Stated exercise A
Please copy the listing from the line with "state / province: Arizona" up to and including the line with "collector number: 19980", leaving each line unchanged.

Text to read
=====
Extrange function behaviour (optimizer, i guess)

Question about which tools to use, bugs, the best way to implement a function, etc should go here. Don't forget to see if your question is answered in the wiki first! When in doubt post here.
Post Reply
DevilGladiator
Posts: 11
Joined: Mon Aug 08, 2016 7:56 am

Extrange function behaviour (optimizer, i guess)

Post by DevilGladiator »

Hi, these days I have been implementing a printf function, however sometimes it does strange things:

When i do something like:
printf("This year is 2016\n");
printf("Success!!");

It prints this:
This year is 2016Success!!

But if i do it using the printf return value it works fine:
int rv = printf("This year is 2016\n");
printf("Success!!");
It prints this:
This year is 2016
Success!!

Any idea of why is this happening?
User avatar
Ch4ozz
Member
Member
Posts: 170
Joined: Mon Jul 18, 2016 2:46 pm
Libera.chat IRC: esi

Re: Extrange function behaviour (optimizer, i guess)

Post by Ch4ozz »

Open your binary in a disassembler and start reading the assembly?
Compile with -O0 just to see if its really the compiler
Octocontrabass
Member
Member
Posts: 5587
Joined: Mon Mar 25, 2013 7:01 pm

Re: Extrange function behaviour (optimizer, i guess)

Post by Octocontrabass »

GCC understands standard C library functions and automatically substitutes them with simpler code (including entirely different functions!) when possible. Multiple printf() calls may be combined into a single one, printf() calls with a constant string ending in a newline might be replaced with puts(), and so on.
User avatar
Schol-R-LEA
Member
Member
Posts: 1925
Joined: Fri Oct 27, 2006 9:42 am
Location: Athens, GA, USA

Re: Extrange function behaviour (optimizer, i guess)

Post by Schol-R-LEA »

@octocontrabass: That may be, but that in itself doesn't explain the difference in behavior; if the compiler is merging the printf() calls' strings, then the newline should still be there, just in the middle of the string. However, this may still be a useful clue as to the cause, if the printf() implementation in question treats medial newlines differently from trailing newlines.

@DevilGladiator: You should be able to come up with a few test cases for your printf() implementation given what octocontrabass just said; see if you can pin down the behavior of the function given different strings, with different escape codes in different positions. You might want to post the code - or better still, a link to your remote code repo (you do have your code under remote version control, at a host such as GitHub or CloudForge, don't you? If not, get it under it ASAP - seriously, drop everything and do it now, every minute you wait is a chance that you'll lose code).

Also, it sounds as if you are implementing the printf() as kernel code, and as a single piece, writing to the text buffer directly. This is a Bad Idea, for a number of reasons; while it isn't catastrophic in the early part of kernel design, it will come to haunt you later. My recommendations on this are a) rename all the functions to something like kprintf()/kputs() or printk()/putk(), so that it is immediately clear that they are the kernel implementations, and b) separate the string-formatting code and the text-display code into an ksprintf() and kputs(), respectively, and have the kprintf() function call those. It is a common mistake we've seen often enough here, so you shouldn't beat yourself up over it, but you do want to learn from our mistakes when you can.
=====
Entries
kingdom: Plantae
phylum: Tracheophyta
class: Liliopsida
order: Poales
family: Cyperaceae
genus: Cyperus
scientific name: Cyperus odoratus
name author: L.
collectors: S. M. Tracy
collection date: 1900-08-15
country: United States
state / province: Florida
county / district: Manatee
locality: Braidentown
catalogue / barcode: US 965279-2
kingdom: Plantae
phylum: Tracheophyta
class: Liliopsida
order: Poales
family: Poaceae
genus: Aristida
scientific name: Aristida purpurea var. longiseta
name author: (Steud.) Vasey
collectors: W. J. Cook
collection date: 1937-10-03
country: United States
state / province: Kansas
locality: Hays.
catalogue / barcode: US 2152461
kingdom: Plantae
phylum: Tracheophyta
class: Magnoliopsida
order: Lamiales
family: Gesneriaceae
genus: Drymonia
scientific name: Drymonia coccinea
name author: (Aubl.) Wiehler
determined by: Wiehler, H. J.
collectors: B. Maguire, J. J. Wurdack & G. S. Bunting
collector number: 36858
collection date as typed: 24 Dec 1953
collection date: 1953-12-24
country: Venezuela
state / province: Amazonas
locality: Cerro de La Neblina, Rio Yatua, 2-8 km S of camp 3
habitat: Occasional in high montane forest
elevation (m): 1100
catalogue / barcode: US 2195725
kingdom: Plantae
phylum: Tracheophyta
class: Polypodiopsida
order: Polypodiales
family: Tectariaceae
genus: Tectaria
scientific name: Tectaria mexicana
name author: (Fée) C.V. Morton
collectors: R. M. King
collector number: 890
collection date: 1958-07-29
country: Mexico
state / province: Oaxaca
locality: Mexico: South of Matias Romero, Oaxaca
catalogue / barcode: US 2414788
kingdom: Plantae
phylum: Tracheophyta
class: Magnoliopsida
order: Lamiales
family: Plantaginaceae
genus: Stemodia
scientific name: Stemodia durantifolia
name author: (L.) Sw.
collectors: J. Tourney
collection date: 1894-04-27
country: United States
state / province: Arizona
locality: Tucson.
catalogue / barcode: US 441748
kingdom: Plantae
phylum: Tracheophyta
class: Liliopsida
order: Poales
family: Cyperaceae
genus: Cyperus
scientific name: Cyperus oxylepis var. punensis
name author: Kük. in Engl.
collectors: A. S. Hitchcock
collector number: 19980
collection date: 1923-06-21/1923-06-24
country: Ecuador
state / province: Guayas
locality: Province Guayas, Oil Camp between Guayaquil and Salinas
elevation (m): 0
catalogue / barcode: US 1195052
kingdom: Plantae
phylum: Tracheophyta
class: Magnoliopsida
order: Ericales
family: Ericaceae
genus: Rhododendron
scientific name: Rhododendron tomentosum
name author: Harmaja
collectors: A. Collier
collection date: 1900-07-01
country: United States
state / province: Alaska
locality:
=====
Stated exercise B
Answer these about the forum thread:
(i) What output does the first poster get from the two printf calls that do not use the return value?
(ii) Which compiler option does Ch4ozz suggest compiling with?
(iii) According to Octocontrabass, which function might replace printf() calls with a constant string ending in a newline?

Complete response A
state / province: Arizona
locality: Tucson.
catalogue / barcode: US 441748
kingdom: Plantae
phylum: Tracheophyta
class: Liliopsida
order: Poales
family: Cyperaceae
genus: Cyperus
scientific name: Cyperus oxylepis var. punensis
name author: Kük. in Engl.
collectors: A. S. Hitchcock
collector number: 19980

Complete response B
(i) This year is 2016Success!!
(ii) -O0
(iii) puts()